Please help! Maybe I'm missing something?
Sorry for the bad English...
Hi,
not for host-reboots, but ubuntu has an extra kernel for running in a VM - with the standard kernel I also have reboots (of the guest).
In your cases it's looks more as an acpi-problem?!

Udo
 
Hi,
not for host-reboots, but ubuntu has an extra kernel for running in a VM - with the standard kernel I also have reboots (of the guest).
In your cases it's looks more as an acpi-problem?!

Udo
Hmm... Soon we will be building a similar system, and I will have more freedom to experiment, because the problem was found on the production system. I will write about the results.
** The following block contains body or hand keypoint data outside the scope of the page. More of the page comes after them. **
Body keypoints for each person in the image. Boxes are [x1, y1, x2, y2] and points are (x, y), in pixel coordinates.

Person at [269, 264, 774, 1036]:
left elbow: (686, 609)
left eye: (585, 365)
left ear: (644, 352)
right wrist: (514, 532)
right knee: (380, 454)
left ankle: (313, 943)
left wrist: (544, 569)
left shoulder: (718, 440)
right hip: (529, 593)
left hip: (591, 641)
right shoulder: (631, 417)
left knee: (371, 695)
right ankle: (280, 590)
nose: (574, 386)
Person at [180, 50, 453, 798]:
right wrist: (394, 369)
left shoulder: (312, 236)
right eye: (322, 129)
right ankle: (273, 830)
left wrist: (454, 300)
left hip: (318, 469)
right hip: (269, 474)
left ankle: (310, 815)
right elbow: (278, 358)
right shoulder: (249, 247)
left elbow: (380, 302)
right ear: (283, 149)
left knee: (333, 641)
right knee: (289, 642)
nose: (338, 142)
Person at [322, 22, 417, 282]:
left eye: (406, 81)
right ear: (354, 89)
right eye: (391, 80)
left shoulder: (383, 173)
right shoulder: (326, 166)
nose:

Interestingly, I can't reproduce the problem on the host with the usual desktop-level hardware... Thanks for pointing!
 
Hmm... Soon we will be building a similar system, and I will have more freedom to experiment, because the problem was found on the production system. I will write about the results. Interestingly, I can't reproduce the problem on the host with the usual desktop-level hardware... Thanks for pointing!

Hi,
esp. for an production system I would go for "linux-image-virtual" instead of "linux-image-server" on an ubuntu system.

Udo
 
After a long period of time the server spontaneously rebooted again... And now I'm pretty sure this is a hardware problem.
I found this article http://www.ingmarverheij.com/damn-you-c-states-unexpected-xenserver-reboot/

If I understand correctly, the problem is that the some Nehalem and Westmere processors have design defects, that lead to reboots and lockups when the processor core switches to C3-C6 states.
Sorry for bad English. The author of above article has provided link to Citrix knowledge base, and wrote, that Microsoft Hyper-V can have same issues with processor C-states.
 
Mabe you can unload the ipmi modules to test if ipmi module is rebooting your system?